Saturday, May 18, 2024

When All You Have Is A Hammer, Everything Looks Like A Constitutional Nail

The great mustachioed philosopher Burt Reynolds once explained, “When you tell somebody somethin’, it depends on what part of the country you’re standin’ in, as to just how dumb you are.”  That’s the kind of simple wisdom that will almost always make Jerry Reed sing about you.

That said, ignorance is not only defined and constrained by geography; you could just as accurately say that how dumb a person’s statement is depends on who they are speaking to and the context of their remarks.

For example, if I were sitting at a bar with some random political bloggers, I could probably opine on m-theory or the legacy of Karch Kiraly with some authority.  I’m no expert on either, but I am loosely familiar with both.[foot]Because, above all else, I’m a huge nerd. Never forget that.[/foot] Replace those other political bloggers with theoretical physicists who play professional volleyball, however, and my contributions to the discussion would be much less insightful or helpful, and I would certainly run the risk of saying something so incorrect that the people who actually knew better would immediately realize my relative ignorance.

Which brings me to Rep. Kim Hammer (R-Benton).[foot]Who is neither a volleyball-playing theoretical physicist, nor (as is important to this post) a lawyer.[/foot]

Speaking from the House well today in support of Sen. Bart Hester’s pro-discrimination bill SB 202, Rep. Hammer offered the following constitutional analysis of the bill:

I’m coming to speak in favor of the bill on one point that hopefully a question might be answered.  There seems to be a little bit of controversy as far as, constitutionally, whether this bill upholds to the mustard [sic] test.  I believe I remember sitting in a committee meeting and listening the other day that this bill has been upheld by the Tennessee Supreme Court. […] It just seems to me that, if one supreme court of the land has already upheld the framework of this, that it makes it constitutional. I’d be able to vote for this and uphold my constitutional values and can do it with a clear conscience.

Last things first, yes, he said “upholds to the mustard test.” After listening four times, I’m certain of it.  But even if he had managed to say “muster” instead of “mustard,” that phrase would still be nonsensical.  Something passes a test; it doesn’t “uphold to” a test.  And maybe it’s just me, but when a person does not even know the terminology for discussing constitutionality, perhaps that person has no business opining on such things.[foot]This is doubly true where the person is confusing condiments with jurisprudential phrases.[/foot]

Secondly, the case to which Rep. Hammer is referring — Lisa Howe, et al., v. Bill Haslam — was not decided by the Tennessee Supreme Court.  It was decided by the Tennessee Court of Appeals.  So, no, the “supreme court of the land” of Tennessee did not hold anything in this instance, and Rep. Hammer’s reliance on that as proof of constitutionality is misplaced.

Most importantly, however, even the Tennessee Court of Appeals did not uphold the Tennessee version of this law.  The opinion, which I am beginning to suspect Rep. Hammer did not actually read, states:

First, although Appellants devote a considerable portion of the argument section of their brief to their argument that the provisions of HB600 violate equal protection guarantees, neither the merits nor constitutionality of HB600 are now before this Court.

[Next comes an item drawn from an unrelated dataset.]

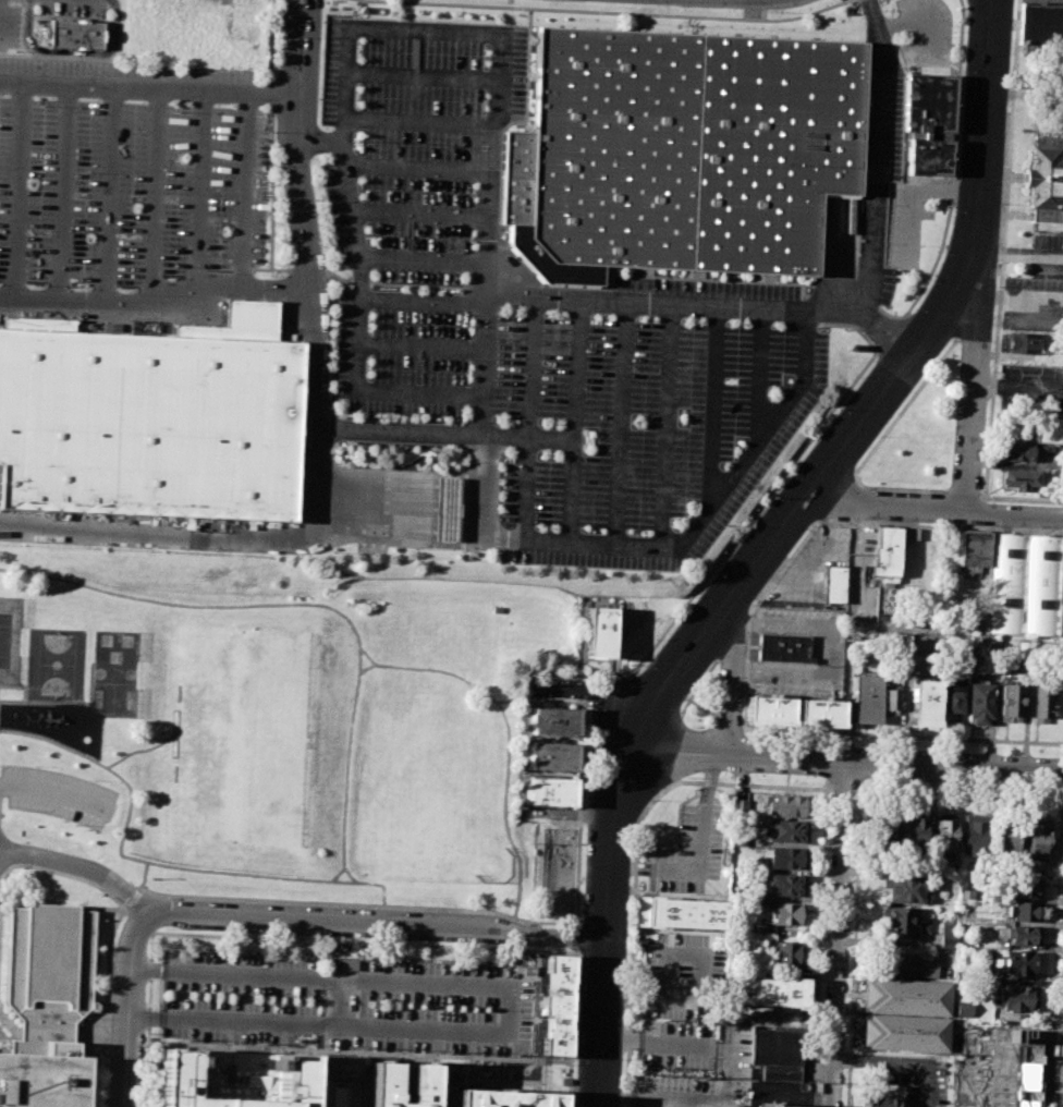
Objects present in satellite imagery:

The only question now before us is whether any Appellant has demonstrated a distinct, palpable injury in-fact sufficient to confer standing to bring this action.

Ultimately, the court dismissed the appeal because they agreed with the trial court that the named plaintiffs did not have standing to bring the suit in the first place, as none of them had asserted a discrete, concrete injury or harm caused by the statute.  The discussion of the scope of the Tennessee statute, in addition to being prefaced with a reminder that they were not discussing constitutionality, was solely to demonstrate that the specific plaintiffs in that suit did not have standing.  That’s it.

Saying that the Tennessee Court of Appeals “upheld” the statute in those circumstances is incorrect, no matter who you say it to.  Saying it to all of the members of the House of Representatives as a key portion of your preemptive answer to a question about constitutionality? That’s a special kind of ignorant.

Or, to borrow from another classic of American film:

Maybe Rep. Hammer would have fared better if the question had been about Burning Dog Poo & The Human Response.